# RAG Extraction Pipeline
Build a knowledge graph from document extractions, storing entities and relationships with per-source confidence scores.
## Setup
```python
from hypabase import Hypabase
hb = Hypabase("knowledge.db")
```
## Extract and store
Simulate extracting facts from three documents with different confidence levels:
```python
# High-quality academic paper
with hb.context(source="doc_arxiv_2401", confidence=0.92):
hb.edge(["transformer", "attention", "nlp"], type="concept_link")
hb.edge(["bert", "transformer", "pretraining"], type="builds_on")
# Blog post — lower confidence
with hb.context(source="doc_blog_post", confidence=0.75):
hb.edge(["transformer", "gpu", "training"], type="requires")
hb.edge(["attention", "memory", "scaling"], type="tradeoff")
# Textbook with moderate confidence
with hb.context(source="doc_textbook_ch5", confidence=0.5):
hb.edge(["rnn", "lstm", "attention"], type="evolution")
```
Each extraction batch gets its own source and confidence.
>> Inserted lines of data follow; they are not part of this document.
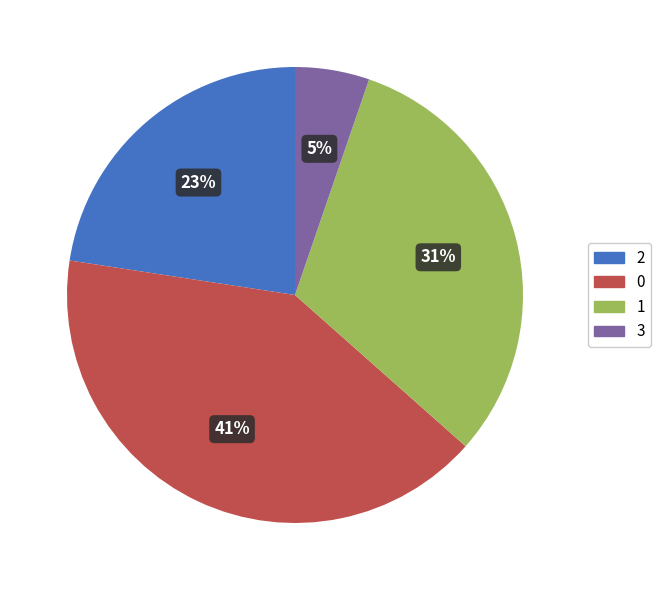

Between 3 and 1, which is larger?

1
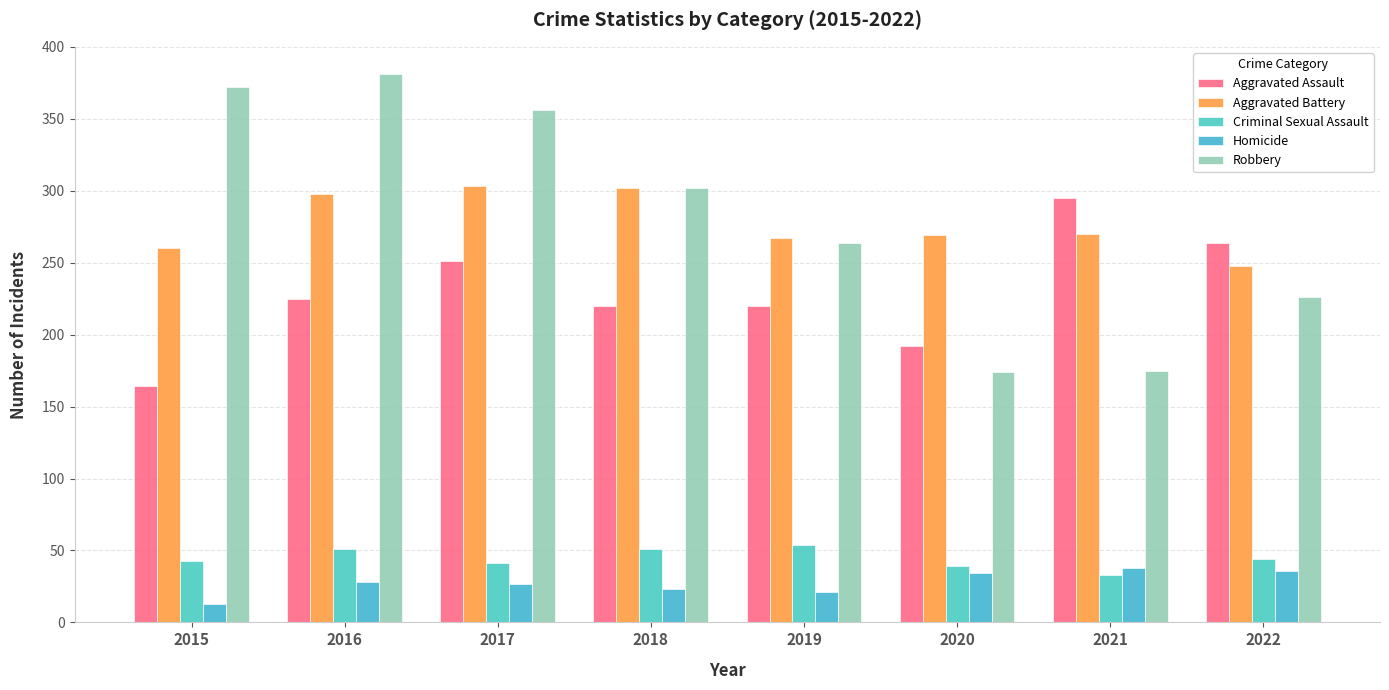

List the labels in order of Criminal Sexual Assault value, smallest first.

2021, 2020, 2017, 2015, 2022, 2016, 2018, 2019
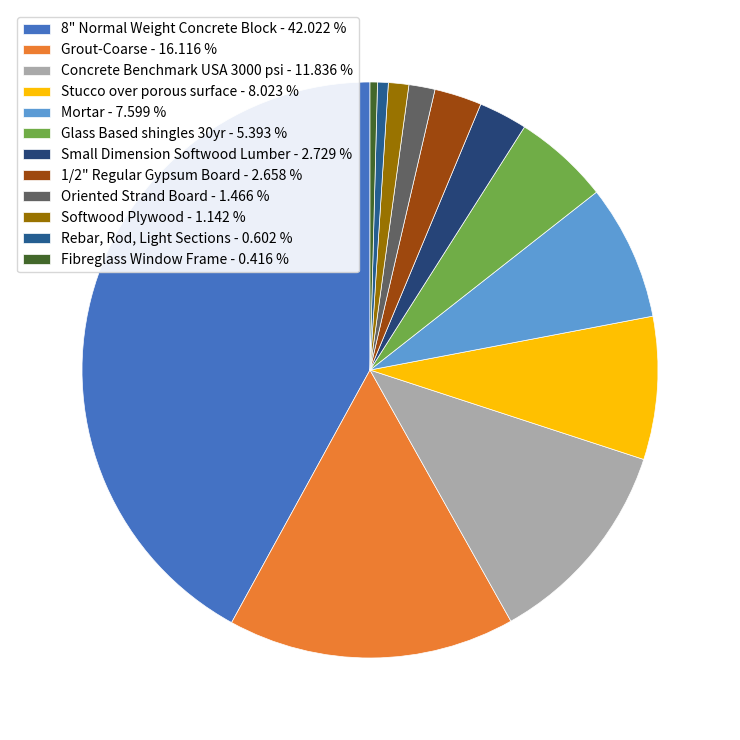

Is there a majority slice in this chart?

No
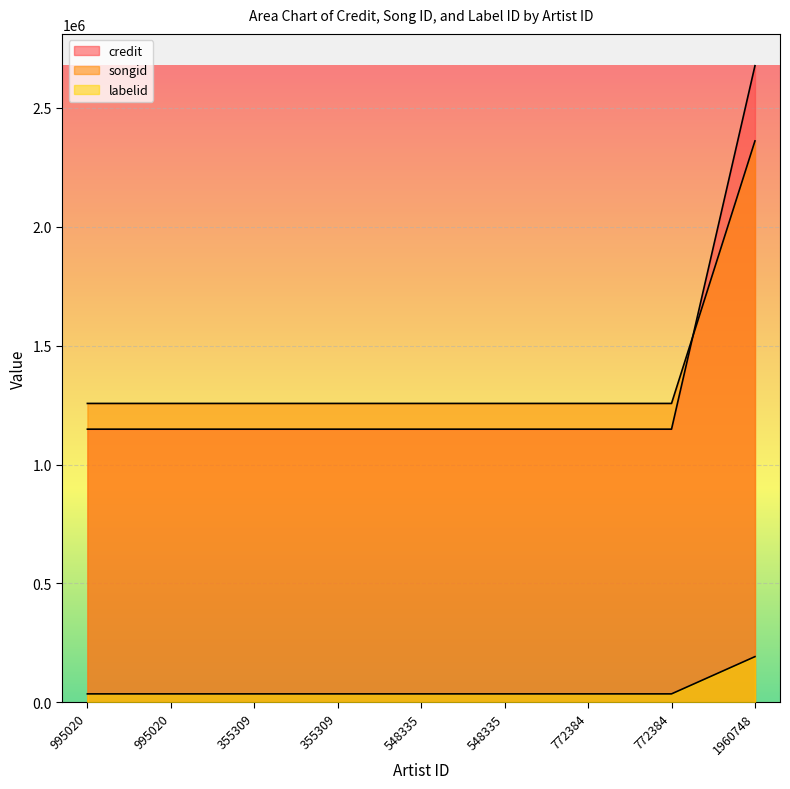

True or false: labelid has more than 0 interior local peaks.

False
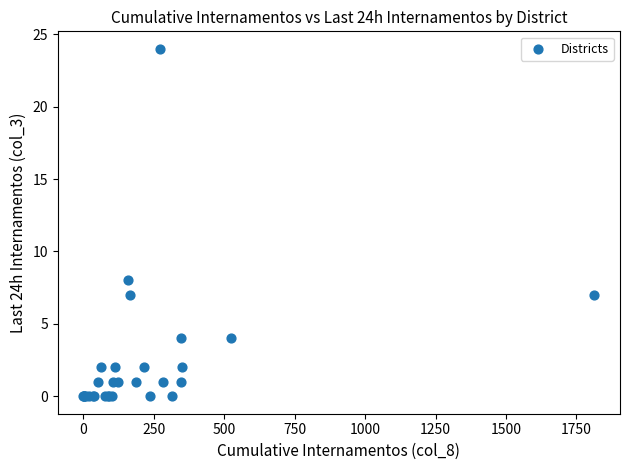

What Y value in the scatter plot is closest to 12?

8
The provenance context manager handles this cleanly.
## Query patterns
### Entity retrieval
Find all relationships involving a concept:
```python
edges = hb.edges(containing=["transformer"])
# Returns 3 edges: concept_link, builds_on, requires
```
### Source filtering
Retrieve facts from a specific document:
```python
edges = hb.edges(source="doc_arxiv_2401")
# Returns 2 edges from the arxiv paper
```
### Confidence-based retrieval
Only include high-quality extractions in your RAG context:
```python
high_quality = hb.edges(min_confidence=0.8)
# Returns 2 edges (arxiv paper), excludes blog post and textbook
```
### Multi-hop discovery
Find paths between concepts across documents:
```python
paths = hb.paths("bert", "nlp")
# bert → transformer → nlp (across two extraction sources)
```
### N-ary fact preservation
A single edge stores the 3-way concept link:
```python
concept_links = hb.edges(type="concept_link")
assert len(concept_links[0].node_ids) == 3
# ["transformer", "attention", "nlp"] — not three separate pairs
```
## Integration with LLM extraction
A typical pipeline:
```python
import json
def extract_and_store(document_id, text, hb):
"""Extract facts from text using an LLM and store in Hypabase."""
# Your LLM extraction logic here
# Returns: [{"entities": [...], "type": "...", "confidence": ...}, ...]
extractions = llm_extract(text)
with hb.context(source=document_id, confidence=0.85):
with hb.batch(): # Single save for all extractions
for fact in extractions:
hb.edge(
fact["entities"],
type=fact["type"],
confidence=fact.get("confidence"), # Override if LLM provides per-fact score
)
```
## RAG retrieval function
```python
def retrieve_context(query_entities, hb, min_confidence=0.7):
"""Retrieve structured relationships for RAG context."""
edges = hb.edges(
containing=query_entities,
min_confidence=min_confidence,
)
# Format for LLM context
facts = []
for e in edges:
facts.append(
f"{e.type}: {' + '.join(e.node_ids)} "
f"(source={e.source}, confidence={e.confidence})"
)
return "\n".join(facts)
```
This gives your LLM structured, provenance-tracked relationships as context.